Sledging is a term used in sport to describe the practice whereby some players seek to gain an advantage by insulting or verbally intimidating the opposition. The purpose is to try to weaken the opponent’s concentration, thereby causing him / her to make mistakes or under-perform.

Does it have a place? Is it fair? Does it take away from the skill of the game? Unfortunately, those questions are not up for debate. Until rules are implemented to eradicate sledging from sport, it is something that has to be dealt with effectively by athletes, coaches and umpires of all ages.

Sledging is the norm in more sporting arenas than you would initially realise. The soccer Mum who singles out the opponent playing against her son; the tennis hotshot who grunts more than Serena Williams; the bowls player who subtly reminds their opponent that they have an insurmountable lead and it might be time to hit the bar; the swimmer who boasts about their personal best at the last national meet; or even the inebriated punter who feels the need to remind the comedian that they should have stuck to their day job.

Topically, an obvious example is within Australia’s national sport – cricket. The publicity during the current Indian tour of Australia has reached the Prime Minister, as tension between the two test nations hits a palpable level. Mr Abbott reminisced about his cricketing at Oxford University, “I couldn’t bat, I couldn’t bowl, I couldn’t field, but I could sledge, and I think I held my place in the team on this basis…”

Regardless of the arena in which sledging occurs, it is up to the individual “sledgee” or athlete to respond. In what can be likened to a form of bullying to reduce the skill of the contest, sometimes the best response may be as simple as no response at all. In the majority of cases, responding with an improved performance will quickly silence the most boisterous sledger. Is it always that simple? When sledging becomes personal, and at times close to the truth, how do you look past this to focus on performance? Techniques to promote concentration, resilience or ‘flow’, are fast becoming a mainstay of many high performance athletes’ preparation, and Condor Performance psychologists draw on an evidence based model in which athletes are able to decide on the spot whether there is a need to respond, or to tunnel their effort in another, more productive, direction.

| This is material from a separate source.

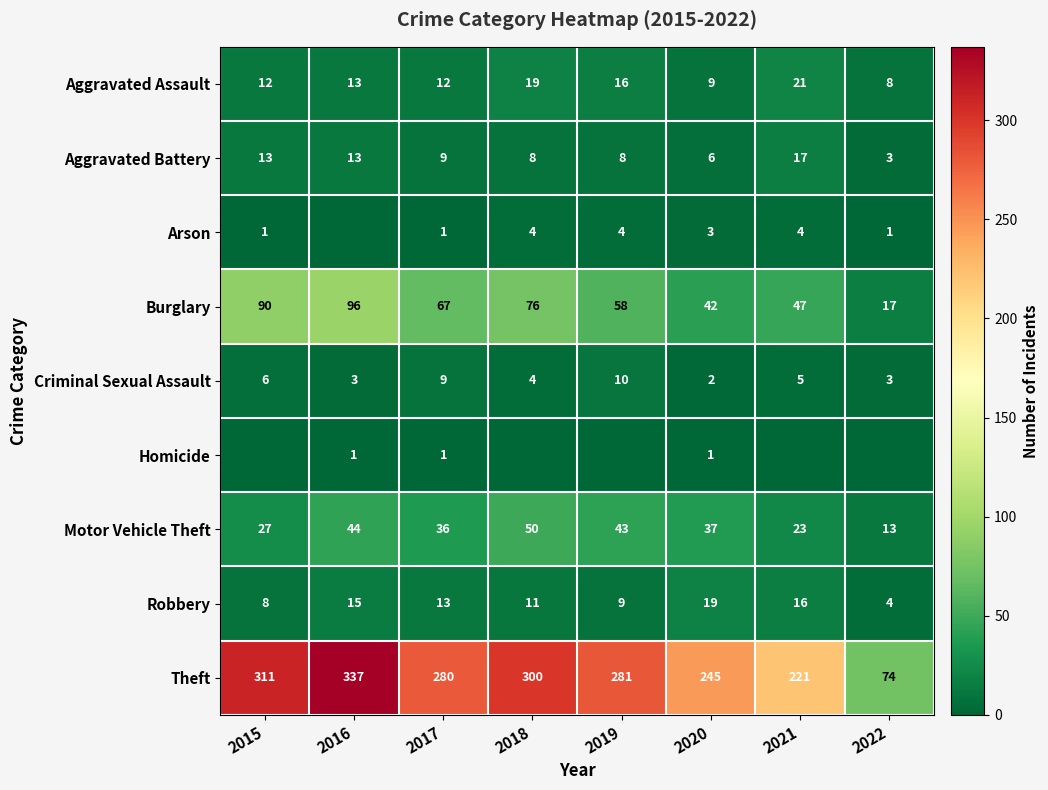

Count the Criminal Sexual Assault values in the range 3 to 9.

6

Sledging, as Mitchell Johnson, Australia’s strike pace bowler sees it, spurs him on to bowl faster and refocus on his own performance – an effective way of managing emotions and concentration during high pressure competition. Johnson is an example of a player who is able to assess quickly what can and cannot affect him, and use the situation to his advantage. You can only imagine the state of play if Johnson was to allow anger and frustration to take over his mindset.

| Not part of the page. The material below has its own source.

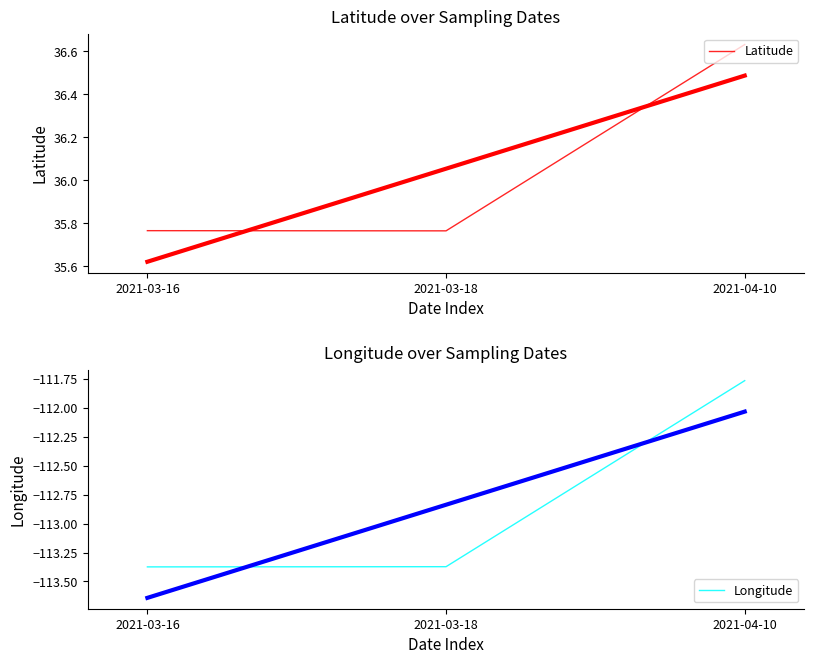

How many lines are shown in the chart?

2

“It was quite interesting, it took my mind off the game which was a good thing because I wasn’t focused on the scoreboard,” Johnson assessed of India’s verbal tactics. Johnson added that he was in such a ‘zone’ that he didn’t notice when he reached the milestone of 50 runs.

Whilst on Cricket, I will leave you to think about how you would address one of the most infamous cricket sledges, between Sir Viv Richards and Greg Thomas. In a county match in England, Thomas was in the midst of bowling to Richards, managing to send consecutive balls whizzing past the bat. After Richards played and missed a third consecutive ball, Thomas said: “It’s red, it’s round. Now $@%ing hit it!”.

If you’re wondering, Richards took that moment to draw his focus back to his own effort and the present moment, showed little emotion and preceded to hit the next ball out of the ground. Richards’ response: “You know what it looks like now go and get it.”